15th november 2022
Dear Ayline,
I love your description of ‘air' and our relationship to it, I can see how it is comforting to envisage the world like this, it makes everything tangible.
The spaces between fullness can be the most powerful of spaces. I’m always conscious of allowing the viewer to have an element of freedom within the artwork, the empty spaces allow the viewer to observe. Journeying through the artwork or finding a place to rest in the space is necessary to fully engage with the piece and with nature. The fullness comes when the viewer is enveloped in the artwork, they complete the space. I play with the physical relationship between the viewer and the material. It is interesting to consider the voids binding everything together with the invisible element ‘air’. I believe that this space is spiritual.

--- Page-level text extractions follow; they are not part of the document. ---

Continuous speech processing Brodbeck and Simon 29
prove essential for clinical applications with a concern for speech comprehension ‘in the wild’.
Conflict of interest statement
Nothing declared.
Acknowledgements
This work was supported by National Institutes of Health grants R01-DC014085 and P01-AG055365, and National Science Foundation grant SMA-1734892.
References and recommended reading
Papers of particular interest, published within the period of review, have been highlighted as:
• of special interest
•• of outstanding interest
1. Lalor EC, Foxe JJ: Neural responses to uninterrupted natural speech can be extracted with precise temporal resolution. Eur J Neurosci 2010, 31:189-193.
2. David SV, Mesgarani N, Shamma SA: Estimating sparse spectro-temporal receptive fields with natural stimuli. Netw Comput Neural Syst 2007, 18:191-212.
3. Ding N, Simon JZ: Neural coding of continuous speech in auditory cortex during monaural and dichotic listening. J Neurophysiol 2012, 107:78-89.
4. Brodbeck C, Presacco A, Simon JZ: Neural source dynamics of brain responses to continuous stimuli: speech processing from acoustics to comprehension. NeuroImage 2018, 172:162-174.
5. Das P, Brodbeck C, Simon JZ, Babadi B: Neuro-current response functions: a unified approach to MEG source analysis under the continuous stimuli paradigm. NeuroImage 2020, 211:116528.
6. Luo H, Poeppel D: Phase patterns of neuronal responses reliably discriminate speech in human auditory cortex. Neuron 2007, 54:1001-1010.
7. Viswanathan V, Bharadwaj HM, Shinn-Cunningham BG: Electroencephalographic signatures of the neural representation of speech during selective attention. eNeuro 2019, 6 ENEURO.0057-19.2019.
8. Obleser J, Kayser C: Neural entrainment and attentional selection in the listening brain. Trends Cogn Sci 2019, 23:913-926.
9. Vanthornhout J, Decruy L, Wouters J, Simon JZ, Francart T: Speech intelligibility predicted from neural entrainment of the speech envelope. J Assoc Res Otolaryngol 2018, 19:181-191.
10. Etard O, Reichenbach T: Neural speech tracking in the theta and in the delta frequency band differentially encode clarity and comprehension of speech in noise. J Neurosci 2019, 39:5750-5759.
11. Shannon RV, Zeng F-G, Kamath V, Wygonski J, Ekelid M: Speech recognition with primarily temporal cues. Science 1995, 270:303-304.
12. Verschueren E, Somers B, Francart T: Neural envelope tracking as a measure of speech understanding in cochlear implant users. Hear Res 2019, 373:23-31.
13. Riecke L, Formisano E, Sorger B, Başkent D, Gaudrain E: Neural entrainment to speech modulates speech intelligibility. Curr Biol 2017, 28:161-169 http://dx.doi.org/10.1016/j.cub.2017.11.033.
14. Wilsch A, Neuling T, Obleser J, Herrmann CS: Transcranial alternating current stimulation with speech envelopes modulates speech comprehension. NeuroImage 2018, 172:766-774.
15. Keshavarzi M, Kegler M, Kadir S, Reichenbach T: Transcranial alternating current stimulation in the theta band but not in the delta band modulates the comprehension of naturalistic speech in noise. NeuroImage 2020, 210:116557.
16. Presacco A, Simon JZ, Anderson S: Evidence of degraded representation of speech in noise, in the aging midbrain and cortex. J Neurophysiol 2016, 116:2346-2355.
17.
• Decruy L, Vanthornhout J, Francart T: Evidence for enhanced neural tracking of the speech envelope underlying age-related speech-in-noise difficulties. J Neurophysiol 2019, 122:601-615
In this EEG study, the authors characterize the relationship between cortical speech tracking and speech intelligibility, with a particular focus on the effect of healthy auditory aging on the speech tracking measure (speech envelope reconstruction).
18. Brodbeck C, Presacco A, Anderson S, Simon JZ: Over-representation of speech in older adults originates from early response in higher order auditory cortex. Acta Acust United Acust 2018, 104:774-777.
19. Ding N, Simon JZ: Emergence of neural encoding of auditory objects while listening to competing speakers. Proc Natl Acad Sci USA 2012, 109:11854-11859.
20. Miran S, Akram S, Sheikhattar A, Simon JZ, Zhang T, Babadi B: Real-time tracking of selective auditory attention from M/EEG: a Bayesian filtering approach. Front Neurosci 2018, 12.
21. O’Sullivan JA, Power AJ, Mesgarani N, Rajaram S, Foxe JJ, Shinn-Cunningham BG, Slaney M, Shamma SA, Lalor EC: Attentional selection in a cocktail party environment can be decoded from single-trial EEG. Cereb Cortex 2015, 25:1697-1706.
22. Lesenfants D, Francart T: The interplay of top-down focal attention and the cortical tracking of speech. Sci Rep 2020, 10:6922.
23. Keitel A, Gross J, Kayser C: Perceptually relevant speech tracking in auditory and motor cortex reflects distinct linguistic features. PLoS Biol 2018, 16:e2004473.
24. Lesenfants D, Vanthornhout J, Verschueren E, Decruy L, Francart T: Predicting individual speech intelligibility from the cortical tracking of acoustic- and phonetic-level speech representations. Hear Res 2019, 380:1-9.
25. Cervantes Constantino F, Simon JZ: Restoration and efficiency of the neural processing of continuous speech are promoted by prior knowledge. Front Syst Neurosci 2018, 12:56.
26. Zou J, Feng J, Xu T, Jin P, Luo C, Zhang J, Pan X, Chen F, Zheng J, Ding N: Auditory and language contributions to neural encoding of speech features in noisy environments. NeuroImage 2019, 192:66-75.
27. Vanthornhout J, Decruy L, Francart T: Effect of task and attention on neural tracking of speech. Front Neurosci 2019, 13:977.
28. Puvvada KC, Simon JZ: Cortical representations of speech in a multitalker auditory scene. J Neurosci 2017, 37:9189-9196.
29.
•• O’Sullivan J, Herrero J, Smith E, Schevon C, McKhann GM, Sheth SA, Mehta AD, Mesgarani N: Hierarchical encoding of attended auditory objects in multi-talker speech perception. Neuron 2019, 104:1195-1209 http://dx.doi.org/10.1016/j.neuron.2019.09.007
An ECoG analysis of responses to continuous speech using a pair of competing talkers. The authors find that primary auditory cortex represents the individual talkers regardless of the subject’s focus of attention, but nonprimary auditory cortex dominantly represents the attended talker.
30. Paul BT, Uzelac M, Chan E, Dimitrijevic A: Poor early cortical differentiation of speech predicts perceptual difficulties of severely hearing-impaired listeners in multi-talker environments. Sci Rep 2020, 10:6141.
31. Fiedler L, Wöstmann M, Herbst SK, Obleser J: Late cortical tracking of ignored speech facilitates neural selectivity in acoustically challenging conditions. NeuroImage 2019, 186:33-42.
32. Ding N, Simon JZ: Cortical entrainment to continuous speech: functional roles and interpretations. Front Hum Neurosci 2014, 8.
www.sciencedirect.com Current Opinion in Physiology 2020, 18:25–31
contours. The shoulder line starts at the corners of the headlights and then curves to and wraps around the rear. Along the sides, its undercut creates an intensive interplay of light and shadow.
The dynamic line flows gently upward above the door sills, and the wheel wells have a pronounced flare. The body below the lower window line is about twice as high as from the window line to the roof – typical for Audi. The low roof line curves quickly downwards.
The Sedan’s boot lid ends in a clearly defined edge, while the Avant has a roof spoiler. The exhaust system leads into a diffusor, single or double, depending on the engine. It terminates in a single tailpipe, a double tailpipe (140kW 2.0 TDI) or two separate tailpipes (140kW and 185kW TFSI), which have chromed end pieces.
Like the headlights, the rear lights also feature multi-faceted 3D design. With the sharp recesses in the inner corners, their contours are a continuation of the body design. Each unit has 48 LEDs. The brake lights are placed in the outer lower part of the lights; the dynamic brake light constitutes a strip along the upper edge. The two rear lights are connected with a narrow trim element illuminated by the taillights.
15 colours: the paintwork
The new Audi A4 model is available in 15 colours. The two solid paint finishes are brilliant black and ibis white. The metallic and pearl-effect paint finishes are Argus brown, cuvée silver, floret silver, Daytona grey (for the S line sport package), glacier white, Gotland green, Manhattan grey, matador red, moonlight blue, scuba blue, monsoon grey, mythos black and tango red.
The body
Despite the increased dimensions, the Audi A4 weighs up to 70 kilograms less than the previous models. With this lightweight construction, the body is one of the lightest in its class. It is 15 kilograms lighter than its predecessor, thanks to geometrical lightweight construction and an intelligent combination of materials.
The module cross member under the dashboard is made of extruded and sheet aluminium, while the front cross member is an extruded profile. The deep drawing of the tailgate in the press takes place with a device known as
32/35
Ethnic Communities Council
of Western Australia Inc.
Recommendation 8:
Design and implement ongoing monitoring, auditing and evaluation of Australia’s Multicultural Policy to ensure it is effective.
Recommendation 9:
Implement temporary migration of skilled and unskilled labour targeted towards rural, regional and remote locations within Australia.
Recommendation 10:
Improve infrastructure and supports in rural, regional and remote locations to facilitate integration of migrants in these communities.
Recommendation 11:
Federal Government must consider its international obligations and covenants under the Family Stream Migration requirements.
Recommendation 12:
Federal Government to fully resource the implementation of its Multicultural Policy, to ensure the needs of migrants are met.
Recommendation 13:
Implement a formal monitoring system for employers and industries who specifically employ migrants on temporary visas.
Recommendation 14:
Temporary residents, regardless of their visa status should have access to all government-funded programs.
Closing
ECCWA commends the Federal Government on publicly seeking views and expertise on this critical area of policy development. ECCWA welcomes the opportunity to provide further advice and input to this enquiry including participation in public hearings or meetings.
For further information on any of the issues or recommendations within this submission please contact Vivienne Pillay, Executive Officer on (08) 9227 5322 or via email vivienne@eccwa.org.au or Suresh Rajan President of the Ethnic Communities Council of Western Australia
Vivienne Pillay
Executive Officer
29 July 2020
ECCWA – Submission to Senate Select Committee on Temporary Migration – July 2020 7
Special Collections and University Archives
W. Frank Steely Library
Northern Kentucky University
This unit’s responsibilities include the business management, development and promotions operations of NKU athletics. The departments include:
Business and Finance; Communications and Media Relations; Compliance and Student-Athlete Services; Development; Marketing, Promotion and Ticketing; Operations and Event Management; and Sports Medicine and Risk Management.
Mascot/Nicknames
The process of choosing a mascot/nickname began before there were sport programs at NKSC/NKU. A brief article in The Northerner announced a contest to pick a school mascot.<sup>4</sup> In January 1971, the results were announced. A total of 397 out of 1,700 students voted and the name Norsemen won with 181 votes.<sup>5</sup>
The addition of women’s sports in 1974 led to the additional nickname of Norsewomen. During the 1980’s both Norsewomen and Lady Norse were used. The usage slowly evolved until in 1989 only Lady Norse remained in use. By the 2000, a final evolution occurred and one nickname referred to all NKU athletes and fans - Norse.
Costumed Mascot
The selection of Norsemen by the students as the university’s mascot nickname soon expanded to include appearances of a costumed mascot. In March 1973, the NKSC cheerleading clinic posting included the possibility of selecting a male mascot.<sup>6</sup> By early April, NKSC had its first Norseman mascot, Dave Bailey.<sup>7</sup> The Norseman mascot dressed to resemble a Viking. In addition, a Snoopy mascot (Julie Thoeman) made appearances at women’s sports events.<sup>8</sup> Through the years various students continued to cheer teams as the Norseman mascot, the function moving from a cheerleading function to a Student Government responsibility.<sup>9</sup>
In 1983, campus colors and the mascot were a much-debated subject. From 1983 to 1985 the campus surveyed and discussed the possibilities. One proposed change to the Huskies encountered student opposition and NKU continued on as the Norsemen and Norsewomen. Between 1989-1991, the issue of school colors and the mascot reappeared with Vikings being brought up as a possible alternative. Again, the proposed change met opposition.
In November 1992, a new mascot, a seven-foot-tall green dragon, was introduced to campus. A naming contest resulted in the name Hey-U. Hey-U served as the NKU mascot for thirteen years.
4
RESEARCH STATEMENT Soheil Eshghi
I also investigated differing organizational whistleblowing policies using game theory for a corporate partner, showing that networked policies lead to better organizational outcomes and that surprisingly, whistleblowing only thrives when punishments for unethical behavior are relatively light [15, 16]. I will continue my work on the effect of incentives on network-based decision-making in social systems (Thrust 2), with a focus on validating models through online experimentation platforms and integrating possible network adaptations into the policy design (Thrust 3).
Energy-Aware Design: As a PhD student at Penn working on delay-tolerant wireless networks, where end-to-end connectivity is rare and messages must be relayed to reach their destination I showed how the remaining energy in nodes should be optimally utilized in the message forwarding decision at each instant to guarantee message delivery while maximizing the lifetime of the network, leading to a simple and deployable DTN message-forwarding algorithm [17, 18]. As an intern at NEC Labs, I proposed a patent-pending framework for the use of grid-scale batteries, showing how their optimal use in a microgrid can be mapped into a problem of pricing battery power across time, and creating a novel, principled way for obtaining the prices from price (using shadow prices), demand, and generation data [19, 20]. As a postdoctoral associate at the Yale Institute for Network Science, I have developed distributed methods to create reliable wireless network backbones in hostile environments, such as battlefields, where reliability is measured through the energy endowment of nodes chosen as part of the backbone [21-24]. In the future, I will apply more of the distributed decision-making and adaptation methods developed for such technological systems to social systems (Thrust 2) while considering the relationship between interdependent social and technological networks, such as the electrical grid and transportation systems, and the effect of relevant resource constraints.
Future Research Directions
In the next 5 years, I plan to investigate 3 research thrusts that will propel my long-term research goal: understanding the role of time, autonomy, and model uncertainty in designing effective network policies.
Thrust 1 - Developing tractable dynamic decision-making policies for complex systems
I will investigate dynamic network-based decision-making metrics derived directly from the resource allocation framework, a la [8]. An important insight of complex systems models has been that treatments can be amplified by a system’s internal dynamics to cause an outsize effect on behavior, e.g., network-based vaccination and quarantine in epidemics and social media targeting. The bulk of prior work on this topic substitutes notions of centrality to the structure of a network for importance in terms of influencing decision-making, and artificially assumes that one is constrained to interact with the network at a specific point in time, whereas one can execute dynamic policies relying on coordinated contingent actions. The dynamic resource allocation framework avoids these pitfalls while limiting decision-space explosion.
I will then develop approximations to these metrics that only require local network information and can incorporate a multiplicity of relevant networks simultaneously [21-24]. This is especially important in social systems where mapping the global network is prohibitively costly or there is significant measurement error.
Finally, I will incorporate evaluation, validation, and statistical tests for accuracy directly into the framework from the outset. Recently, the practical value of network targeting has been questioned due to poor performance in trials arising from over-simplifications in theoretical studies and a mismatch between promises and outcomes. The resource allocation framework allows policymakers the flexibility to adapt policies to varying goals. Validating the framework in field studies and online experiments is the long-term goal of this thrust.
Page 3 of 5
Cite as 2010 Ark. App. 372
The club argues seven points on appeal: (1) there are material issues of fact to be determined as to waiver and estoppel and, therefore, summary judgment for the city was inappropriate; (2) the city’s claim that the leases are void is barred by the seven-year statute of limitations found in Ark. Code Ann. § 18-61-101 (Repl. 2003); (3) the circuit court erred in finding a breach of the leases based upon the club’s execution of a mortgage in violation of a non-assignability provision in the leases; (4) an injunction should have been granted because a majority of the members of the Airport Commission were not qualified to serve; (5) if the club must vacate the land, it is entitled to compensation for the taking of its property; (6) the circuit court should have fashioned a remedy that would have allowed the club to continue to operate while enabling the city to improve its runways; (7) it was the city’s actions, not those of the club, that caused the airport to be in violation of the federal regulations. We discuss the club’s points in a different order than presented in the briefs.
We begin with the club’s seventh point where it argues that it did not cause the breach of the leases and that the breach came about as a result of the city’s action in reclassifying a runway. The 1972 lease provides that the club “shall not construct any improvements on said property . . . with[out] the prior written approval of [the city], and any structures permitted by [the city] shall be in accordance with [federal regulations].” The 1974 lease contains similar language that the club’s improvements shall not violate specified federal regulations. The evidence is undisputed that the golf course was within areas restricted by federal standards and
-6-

I’ve been thinking about how incredible it is to have an exhibition with a focus on femininity. I look back over history and I see all of the women who have sacrificed for us to have this place in time. Women communicating in art with integrity have laid our foundation. I have felt a freedom to push boundaries and explore subjects deeply, recently I have been studying my relationship with nature as a woman, we physically adapt and change many times within our life time, sometimes these changes are a shock and we need to reset to survive. Many women experience many levels of natural change and I believe we become experts in holding our physical self lightly as well as carrying the burden of past pains. Our identity and power changes over time and this can also be entwined with levels of violence and abuse through objectification. I believe we are all beautiful at every stage of life, like I believe a flower is beautiful at every stage.
I love your meditations with your skin and I love the idea of you studying this into old age.
Do you have thoughts on what it is to be a woman communicating in the art world today?